Question

Prove the property. In each case, assume that \(\mathbf{r}, \mathbf{u},\) and \(\mathbf{v}\) are differentiable vector-valued functions of \(t,\) \(f\) is a differentiable real-valued function of \(t,\) and \(c\) is a scalar. If \(\mathbf{r}(t) \cdot \mathbf{r}(t)\) is a constant, then \(\mathbf{r}(t) \cdot \mathbf{r}^{\prime}(t)=0\)

Short answer

The property \(\mathbf{r}(t)\cdot\mathbf{r}'(t)\) = 0 is valid due to the fact that the derivative of \(\mathbf{r}(t).\mathbf{r}(t)\) with respect to \(t\) is zero, applying the derivative product rule for vector-valued functions, and the commutative property of the dot product.

Step-by-step solution

Understand the given property

We are given that the dot product of vector \(\mathbf{r}(t)\) with itself is a constant. Let's denote this constant as \(k\), thus we have \(\mathbf{r}(t) \cdot \mathbf{r}(t) = k\). We are asked to prove that the dot product of vector \(\mathbf{r}(t)\) with its derivative \(\mathbf{r}'(t)\) equals zero.

Differentiate the given constant

Since \(\mathbf{r}(t) \cdot \mathbf{r}(t)=k\) is a constant, its derivative with respect to \(t\) would be zero, as the derivative of a constant value is always zero. To elaborate more, \(\frac{d}{dt} \left(\mathbf{r}(t) \cdot \mathbf{r}(t)\right) = 0\).

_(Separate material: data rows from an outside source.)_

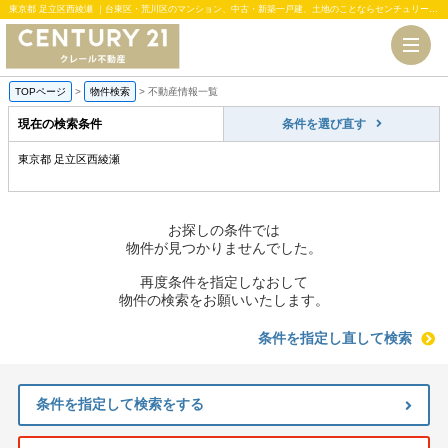
東京都 足立区西綾瀬 ｜台東区・荒川区のマンション、中古・新築一戸建、土地のことならセンチュリー21クレール不動産
TOPページ
>
物件検索
>
不動産情報一覧
現在の検索条件
条件を選び直す
東京都 足立区西綾瀬
お探しの条件では
物件が見つかりませんでした。
再度条件を指定しなおして
物件の検索をお願いいたします。
条件を指定し直して検索
条件を指定して検索をする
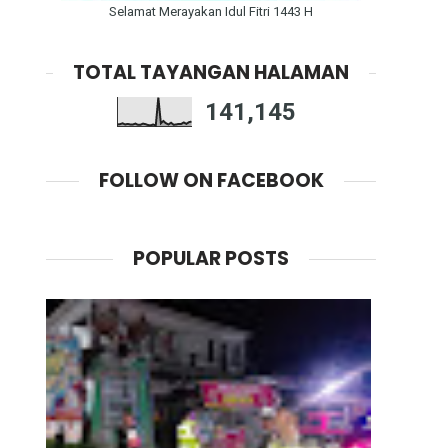
Selamat Merayakan Idul Fitri 1443 H
TOTAL TAYANGAN HALAMAN
141,145
FOLLOW ON FACEBOOK
POPULAR POSTS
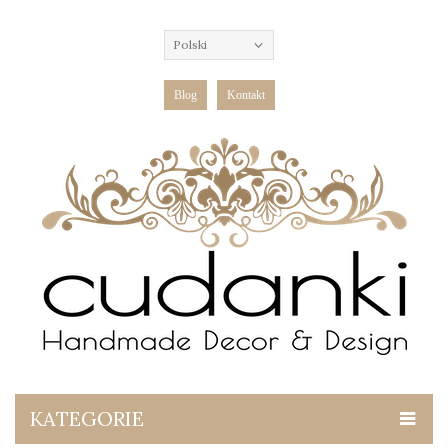
Polski
Blog
Kontakt
KATEGORIE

Use the product rule for derivatives

Using the product rule of derivatives for vector-valued functions, we have \(\frac{d}{dt} \left(\mathbf{r}(t) \cdot \mathbf{r}(t)\right) = \mathbf{r}(t) \cdot \mathbf{r}'(t) + \mathbf{r}'(t) \cdot \mathbf{r}(t)\). Considering that the dot product is commutative (meaning \(\mathbf{r}(t).\mathbf{r}'(t) = \mathbf{r}'(t).\mathbf{r}(t)\)), this simplifies to \(2\cdot\mathbf{r}(t) \cdot \mathbf{r}'(t)\)

Equate to zero and prove the property

As deduced in Step 2, the derivative of \(\mathbf{r}(t) \cdot \mathbf{r}(t)\) is zero. Thus, we have \(2\cdot\mathbf{r}(t) \cdot \mathbf{r}'(t) = 0\). Therefore, \(\mathbf{r}(t) \cdot \mathbf{r}'(t) = 0\). Hence, the property is fully proved.